Data provided
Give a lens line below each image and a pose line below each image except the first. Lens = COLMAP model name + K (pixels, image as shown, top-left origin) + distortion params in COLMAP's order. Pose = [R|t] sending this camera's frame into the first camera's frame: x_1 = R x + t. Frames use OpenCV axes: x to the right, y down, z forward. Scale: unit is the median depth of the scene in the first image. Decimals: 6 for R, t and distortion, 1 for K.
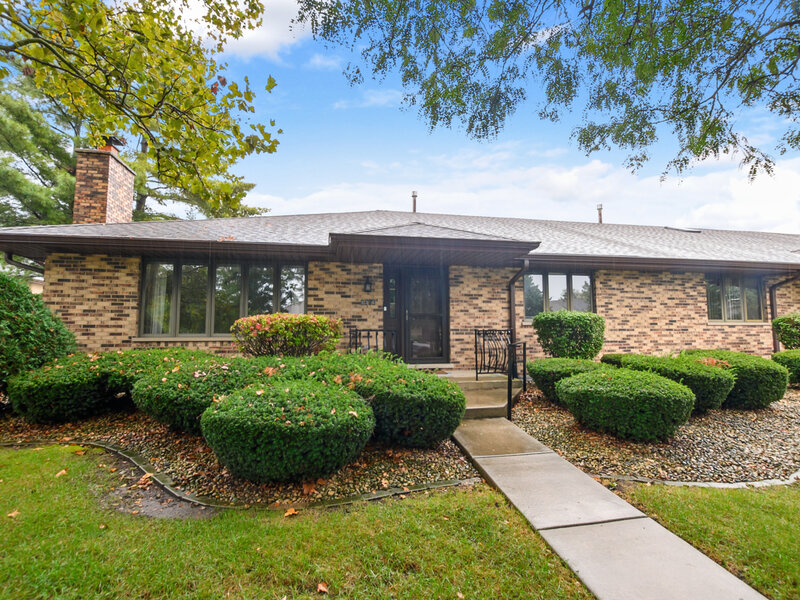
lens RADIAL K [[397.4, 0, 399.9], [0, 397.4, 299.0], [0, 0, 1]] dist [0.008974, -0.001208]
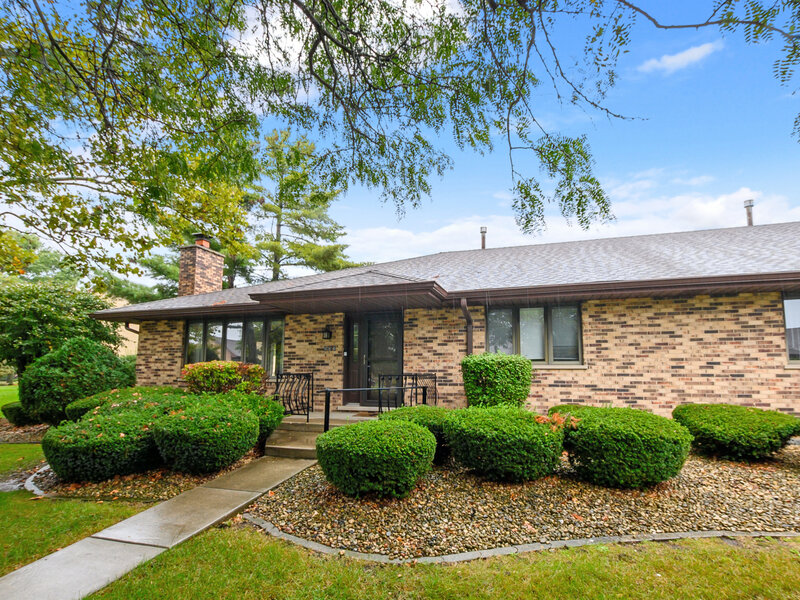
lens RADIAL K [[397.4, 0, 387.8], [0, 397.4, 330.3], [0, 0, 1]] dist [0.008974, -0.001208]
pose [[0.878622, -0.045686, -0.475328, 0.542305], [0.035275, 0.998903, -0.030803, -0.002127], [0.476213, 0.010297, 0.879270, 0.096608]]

Goal of the exercise
When you reach a picture, pass over it; write out all other material exactly.

Task answer
Give a lens line below each image and a pose line below each image except the first. Lens = COLMAP model name + K (pixels, image as shown, top-left origin) + distortion params in COLMAP's order. Pose = [R|t] sending this camera's frame into the first camera's frame: x_1 = R x + t. Frames use OpenCV axes: x to the right, y down, z forward. Scale: unit is the median depth of the scene in the first image. Decimals: 6 for R, t and distortion, 1 for K.
lens RADIAL K [[397.4, 0, 399.9], [0, 397.4, 299.0], [0, 0, 1]] dist [0.008974, -0.001208]
lens RADIAL K [[397.4, 0, 387.8], [0, 397.4, 330.3], [0, 0, 1]] dist [0.008974, -0.001208]
pose [[0.878622, -0.045686, -0.475328, 0.542305], [0.035275, 0.998903, -0.030803, -0.002127], [0.476213, 0.010297, 0.879270, 0.096608]]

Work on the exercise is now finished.